Марсель Пруст | страница 30
Заметно, что и в разделе «Смеси» царствует та же случайность, аморфность проблематики, что и в разделе «Подражания». Правда, известную последовательность придает увлечение, с которым Пруст писал о Рёскине. Заметки о Рёскине очень интересны, в них Пруст, как мы увидели, раскрывается в своей сложности, в своей противоречивости. Пленяет та определенность, с какой он писал о необходимости упорного труда, самостоятельного поиска. Но даже в самых сильных аспектах рассуждений Пруста легко просматривается его слабость, его ограниченность. Если он и звал искать истину, если он и отождествлял самое понятие творчества с самостоятельным и самоотверженным поиском, то вся его концепция покоилась в конечном счете на хрупкой общей основе, сводилась к той же точке, к тому исходному моменту, который обусловливал узость Пруста, вращавшегося в замкнутом кругу, так сказать, «надстроечных» проблем.
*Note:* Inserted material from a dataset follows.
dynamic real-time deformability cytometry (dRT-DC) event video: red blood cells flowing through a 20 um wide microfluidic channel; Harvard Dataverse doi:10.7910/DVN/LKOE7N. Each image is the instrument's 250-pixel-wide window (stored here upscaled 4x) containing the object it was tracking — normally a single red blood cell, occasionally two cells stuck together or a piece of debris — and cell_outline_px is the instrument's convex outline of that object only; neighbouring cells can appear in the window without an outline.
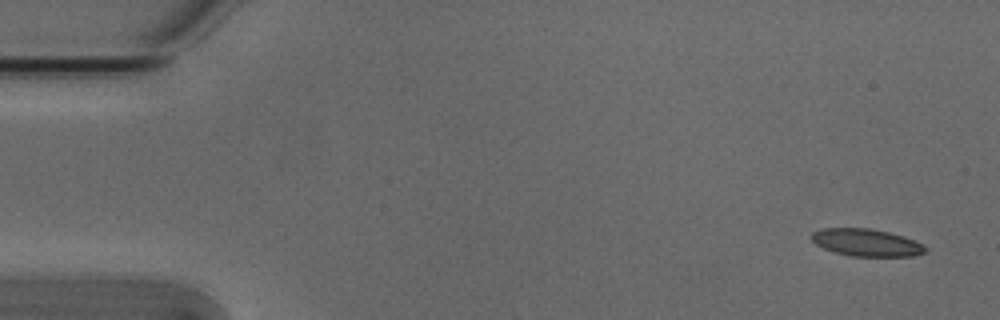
{"species": "Egyptian fruit bat (a non-hibernating species)", "species_latin": "Rousettus aegyptiacus", "temperature_condition": "cold", "stored_images_in_passage": 3, "camera_frame_rate_fps": 3000, "um_per_image_px": 0.085, "animal": {"sex": "male"}, "frame": {"image": 1, "passage_image": 1, "time_ms": 0.0, "image_size_px": [1000, 320], "cell_outline_px": [[928, 252], [912, 256], [852, 256], [836, 252], [824, 248], [816, 244], [808, 236], [812, 232], [824, 228], [872, 228], [904, 236], [924, 244], [928, 248]], "centroid_in_image_um": [73.67, 20.61], "position_along_channel_um": 11.3, "area_um2": 18.26}}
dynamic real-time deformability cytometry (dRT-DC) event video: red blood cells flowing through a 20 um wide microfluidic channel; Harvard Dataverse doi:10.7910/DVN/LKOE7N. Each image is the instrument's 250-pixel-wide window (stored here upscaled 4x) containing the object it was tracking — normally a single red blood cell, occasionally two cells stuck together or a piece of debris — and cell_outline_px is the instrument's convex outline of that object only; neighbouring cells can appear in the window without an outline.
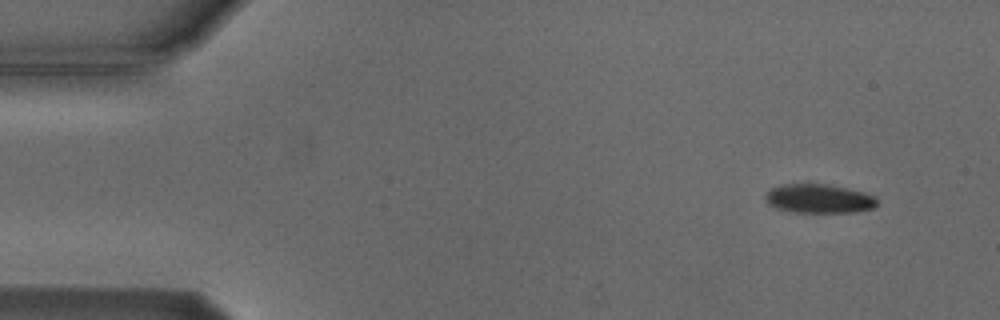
{"species": "Egyptian fruit bat (a non-hibernating species)", "species_latin": "Rousettus aegyptiacus", "temperature_condition": "cold", "stored_images_in_passage": 4, "camera_frame_rate_fps": 3000, "um_per_image_px": 0.085, "animal": {"sex": "male"}, "frame": {"image": 1, "passage_image": 1, "time_ms": 0.0, "image_size_px": [1000, 320], "cell_outline_px": [[876, 204], [872, 208], [856, 212], [796, 212], [776, 208], [768, 204], [764, 200], [764, 196], [768, 188], [784, 184], [828, 184], [848, 188], [864, 192], [876, 196]], "centroid_in_image_um": [69.57, 16.87], "position_along_channel_um": 15.4, "area_um2": 19.02}}
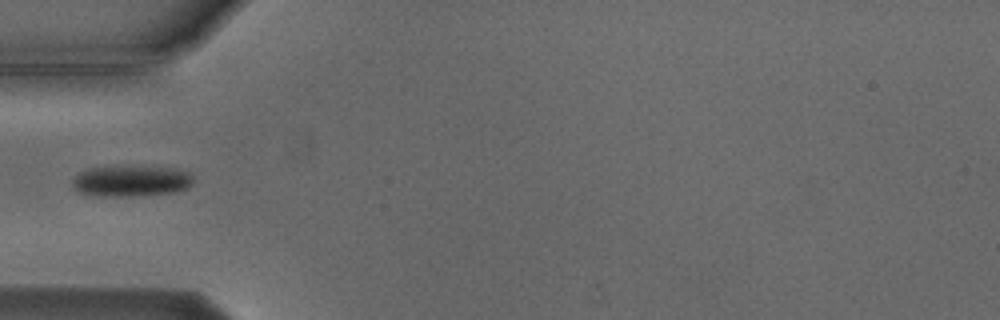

Ведь проповедуемый им «закон» — «истину должно создавать самому» — имеет не только сильную сторону, не только воспринимается как призыв к исканиям. Есть и слабая сторона — единственной областью, в которой возможны успешные искания, Пруст считал «я», «себя самое», а все прочее — понапрасну утраченное время.
Да и сам по себе выбор английского мыслителя Джона Рёскина (1819–1900) как метра более чем показателен. Не менее, впрочем, показательно и то, что в самом Рёскине избрал Пруст. Ведь он дал очень камерное, узкое толкование своему кумиру, явно спроецировав на него свои идеалы или же выбрав в Рёскине преимущественно то, что этим идеалам соответствовало. Пруст в общем дал Рёскину толкование, близкое тому, которое давали английские эстеты, прерафаэлиты, увидевшие в нем теоретика эстетства, создателя культа чистой красоты. Эстетов Пруст резко порицал, но эта близость к Рёскину говорит о расхождении субъективного и объективного в его позиции, о том, что Пруст мог оказаться среди тех, кого порицал. Из поля зрения Пруста ускользал Рёскин-публицист, обосновывавший мысль о необходимости переустройства общества, занявшийся политической экономией, находивший в себе близость великому сатирику Свифту, поднявшийся до оправдания коммунаров Парижа. Джон Рёскин смело и дерзко нарушал спокойствие английских буржуа, упоенных величием Англии в годы «викторианского процветания» и приглушенности критицизма в литературе.
Марсель Пруст жил в другой стране, в стране, которая была потрясена социальными бурями и в которой был накоплен огромный опыт радикальной, антибуржуазной мысли, что насыщало французскую литературу острейшими и важнейшими политическими проблемами. Однако французский писатель начала нашего века даже в английском писателе «викторианской» эпохи, так его пленившем, не заметил того, что к этой проблематике имело отношение.